- **Consignes**:
1. D'après le texte sur les gardiens du littoral, de quelle commune à quelle commune Benjamin Syren parcourt-il les plages ?
2. Écrivez la suite du texte sur les gardiens du littoral, juste après sa dernière phrase.

Les gardiens du littoral
Sur la côte Aquitaine, dunes et forêts permettent de freiner le recul du trait de côte. Les fonctionnaires de l’ONF sont en première ligne dans cette bataille
Propos recueillis par Pierrette Guillot

Le sable est fixé par des oyats pour ralentir le recul du trait de côte. photo de Benjamin Syren
En Gironde, dans le cadre de la gestion durable et multifonctionnelle des forêts publiques, l’Office national des forêts (ONF) a pour mission de produire du bois, de protéger particulièrement la forêt dunaire et le cordon dunaire, de préserver l’environnement et d’accueillir et de sensibiliser le public. L’ONF effectue aussi des missions de police de l’environnement et de la chasse, surveille les massifs forestiers pour prévenir les incendies et sensibilise le public face à ce risque majeur.
Benjamin Syren, technicien forestier littoral de l’unité territoriale Bassin sud Médoc, reçoit l’Observatoire.
Benjamin Syren, technicien forestier, la voiture de fonction et la maison forestière où se trouvent les bureaux, photo D. Sherwin-White
— L’observatoire : Quelles sont vos missions ?
— Benjamin Syren : Il faut savoir que nous sommes des fonctionnaires, des policiers forestiers armés car nous devons faire respecter des règles. Pour l’Observatoire de la côte Nouvelle Aquitaine (OCNA), on doit surveiller la plage et le cordon dunaire, 30 kilomètres de part et d’autre de Lacanau Océan. Il faut analyser le littoral et son évolution, en parcourant toutes les plages du Porge jusqu’à Carcans. Mais le réseau de l’OCNA réalise un suivi de l’ensemble du littoral de Nouvelle Aquitaine, soit plusieurs centaines de kilomètres de côte. Mais, il y a des parcelles qui appartiennent aux mairies ou à des particuliers sur lesquelles on n’intervient pas. Les forêts domaniales sont principalement concentrées sur le littoral en forêts dunaires.
— Quelles sont les actions nécessaires pour éviter le retrait de la côte sableuse ?
— À Lacanau, on utilise des enrochements mais dans les zones domaniales où il y a moins d’enjeu d’urbanisme, on pratique une gestion douce pour accompagner les phénomènes naturels. On fixe ainsi le sable avec des plantes, principalement des oyats et des filets brise-vent pour maintenir un cordon bordier tout en absorbant les phénomènes d’érosion marine.

- **Liste des lignes**:
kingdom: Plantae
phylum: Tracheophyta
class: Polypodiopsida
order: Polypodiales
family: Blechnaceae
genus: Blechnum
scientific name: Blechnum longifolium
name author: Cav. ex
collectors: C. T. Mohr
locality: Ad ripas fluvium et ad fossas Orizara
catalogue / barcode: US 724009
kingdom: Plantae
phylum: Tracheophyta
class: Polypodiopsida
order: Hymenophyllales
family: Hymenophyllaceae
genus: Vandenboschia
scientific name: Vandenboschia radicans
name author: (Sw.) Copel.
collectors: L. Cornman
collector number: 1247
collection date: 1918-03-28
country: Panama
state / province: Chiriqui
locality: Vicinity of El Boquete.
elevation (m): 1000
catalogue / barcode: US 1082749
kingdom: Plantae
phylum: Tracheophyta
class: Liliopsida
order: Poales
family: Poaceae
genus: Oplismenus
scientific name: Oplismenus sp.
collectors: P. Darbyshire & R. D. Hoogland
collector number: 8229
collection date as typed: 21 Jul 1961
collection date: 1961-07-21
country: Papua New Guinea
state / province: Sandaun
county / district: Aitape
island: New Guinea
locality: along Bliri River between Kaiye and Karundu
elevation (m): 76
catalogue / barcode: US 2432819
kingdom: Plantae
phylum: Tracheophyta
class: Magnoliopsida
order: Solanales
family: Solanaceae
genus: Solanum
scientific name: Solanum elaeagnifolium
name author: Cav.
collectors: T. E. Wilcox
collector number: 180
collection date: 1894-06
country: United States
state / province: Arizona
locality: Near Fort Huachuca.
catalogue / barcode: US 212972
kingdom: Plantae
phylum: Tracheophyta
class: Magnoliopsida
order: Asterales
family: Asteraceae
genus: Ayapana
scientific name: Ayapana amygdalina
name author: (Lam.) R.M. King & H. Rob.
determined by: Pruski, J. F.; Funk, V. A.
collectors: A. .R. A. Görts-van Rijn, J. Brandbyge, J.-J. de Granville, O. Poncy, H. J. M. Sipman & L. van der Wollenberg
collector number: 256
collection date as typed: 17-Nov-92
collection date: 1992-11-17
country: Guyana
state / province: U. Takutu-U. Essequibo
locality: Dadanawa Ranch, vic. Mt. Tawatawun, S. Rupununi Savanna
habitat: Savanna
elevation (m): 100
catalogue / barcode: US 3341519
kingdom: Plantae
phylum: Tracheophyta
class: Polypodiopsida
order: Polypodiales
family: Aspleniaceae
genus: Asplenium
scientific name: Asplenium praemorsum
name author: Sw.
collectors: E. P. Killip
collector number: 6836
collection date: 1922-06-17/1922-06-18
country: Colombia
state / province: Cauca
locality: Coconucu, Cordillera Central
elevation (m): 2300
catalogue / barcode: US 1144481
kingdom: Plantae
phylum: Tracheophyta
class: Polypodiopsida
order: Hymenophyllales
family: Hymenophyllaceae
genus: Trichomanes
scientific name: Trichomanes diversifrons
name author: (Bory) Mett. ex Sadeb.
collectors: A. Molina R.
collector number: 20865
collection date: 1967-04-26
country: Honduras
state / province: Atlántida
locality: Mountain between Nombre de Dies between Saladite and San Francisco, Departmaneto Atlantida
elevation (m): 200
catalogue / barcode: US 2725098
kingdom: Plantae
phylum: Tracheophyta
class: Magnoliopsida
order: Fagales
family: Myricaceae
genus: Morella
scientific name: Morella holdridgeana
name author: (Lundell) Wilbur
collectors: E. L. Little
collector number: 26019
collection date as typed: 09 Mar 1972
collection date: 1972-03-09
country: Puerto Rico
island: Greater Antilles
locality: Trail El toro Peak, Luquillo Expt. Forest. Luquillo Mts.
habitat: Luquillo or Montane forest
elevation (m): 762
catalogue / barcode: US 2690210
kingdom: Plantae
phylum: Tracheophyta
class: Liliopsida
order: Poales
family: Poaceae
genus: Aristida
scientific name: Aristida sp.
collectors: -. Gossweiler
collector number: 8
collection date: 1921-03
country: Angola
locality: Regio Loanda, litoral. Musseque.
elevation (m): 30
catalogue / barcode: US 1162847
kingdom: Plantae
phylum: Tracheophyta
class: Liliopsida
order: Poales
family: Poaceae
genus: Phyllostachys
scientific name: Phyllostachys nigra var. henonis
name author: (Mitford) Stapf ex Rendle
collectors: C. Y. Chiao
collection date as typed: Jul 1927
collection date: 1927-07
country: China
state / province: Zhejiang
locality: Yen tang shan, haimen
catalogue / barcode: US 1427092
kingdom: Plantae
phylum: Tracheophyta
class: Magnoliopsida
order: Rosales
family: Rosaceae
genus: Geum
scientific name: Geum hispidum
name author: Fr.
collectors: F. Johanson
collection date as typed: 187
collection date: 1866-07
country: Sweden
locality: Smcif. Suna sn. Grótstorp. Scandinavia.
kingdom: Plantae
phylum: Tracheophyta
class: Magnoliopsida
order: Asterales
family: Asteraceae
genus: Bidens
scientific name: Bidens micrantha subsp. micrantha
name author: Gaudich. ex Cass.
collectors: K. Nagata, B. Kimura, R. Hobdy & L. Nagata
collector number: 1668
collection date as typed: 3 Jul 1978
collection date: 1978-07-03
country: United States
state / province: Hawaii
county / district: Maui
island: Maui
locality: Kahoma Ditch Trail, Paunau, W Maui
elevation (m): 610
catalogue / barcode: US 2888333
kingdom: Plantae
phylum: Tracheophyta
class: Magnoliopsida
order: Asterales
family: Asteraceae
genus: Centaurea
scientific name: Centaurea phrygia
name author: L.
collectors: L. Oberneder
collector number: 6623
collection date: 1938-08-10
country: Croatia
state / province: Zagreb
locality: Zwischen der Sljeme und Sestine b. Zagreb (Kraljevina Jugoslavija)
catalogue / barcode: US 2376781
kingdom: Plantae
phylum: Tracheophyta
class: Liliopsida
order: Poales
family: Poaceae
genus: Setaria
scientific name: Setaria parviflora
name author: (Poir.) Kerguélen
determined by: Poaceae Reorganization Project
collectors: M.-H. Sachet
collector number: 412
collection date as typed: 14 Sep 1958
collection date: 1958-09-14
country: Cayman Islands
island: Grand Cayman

- **Réponses**:
1. Du Porge jusqu'à Carcans.

2.
Les surfaces plantées sur la dune, sont peu étendues mais ciblées par rapport à ces grands espaces de plusieurs milliers d’hectares et le nombre de végétaux utilisés est réduit.
Sous l’action du vent, des courants et de la houle, le sable se déplace. En hiver la plage va se rabaisser et des érosions marines sont possibles ; en été avec les petites houles, des apports de sables naturels vont relever le niveau de sable des plages et permettre une certaine cicatrisation de la dune. C’est un milieu très mobile et très résiliant. Le recul global du trait de côte est observé sur une moyenne effectuée sur plusieurs dizaines d’années. Lorsque la dune devient très haute et très abrupte, on fait en sorte qu’elle ait une forme plus arrondie et offre moins de prise au vent.
— Comment vous déplacez-vous pour surveiller ces grands espaces ?
— La forêt domaniale de Lacanau représente 5 000 hectares. Nous sommes dotés de véhicules tout-terrain légers qui nous permettent de rouler aisément sur le sable. Bien sûr nous marchons beaucoup et nous avons également des vélos électriques, eux-aussi tout-terrain, pour le suivi des plages et les opérations de police de l’environnement. Lorsqu’il y a avis de tempête, même faible, les techniciens littoraux de l’ONF restent en alerte et effectuent rapidement des expertises et des relevés afin d’informer l’état et les collectivités sur l’ampleur et les éventuelles conséquences du phénomène. Certains d’entre nous sont logés en maisons forestières, au plus proche du terrain qui nécessite une surveillance permanente et des interventions rapides.
— Derrière les dunes, on observe des arbres déchiquetés.
— C'est une zone de forêt protection qui maintient la dune et lui permet de ne pas trop reculer.
On n’y fait pas d’exploitation de bois. Si des arbres meurent à cause des embruns, du vent, on ne les coupe que s’ils sont dangereux pour les promeneurs. Au parking du Lion, par exemple, il y a plusieurs milliers de promeneurs et vacanciers.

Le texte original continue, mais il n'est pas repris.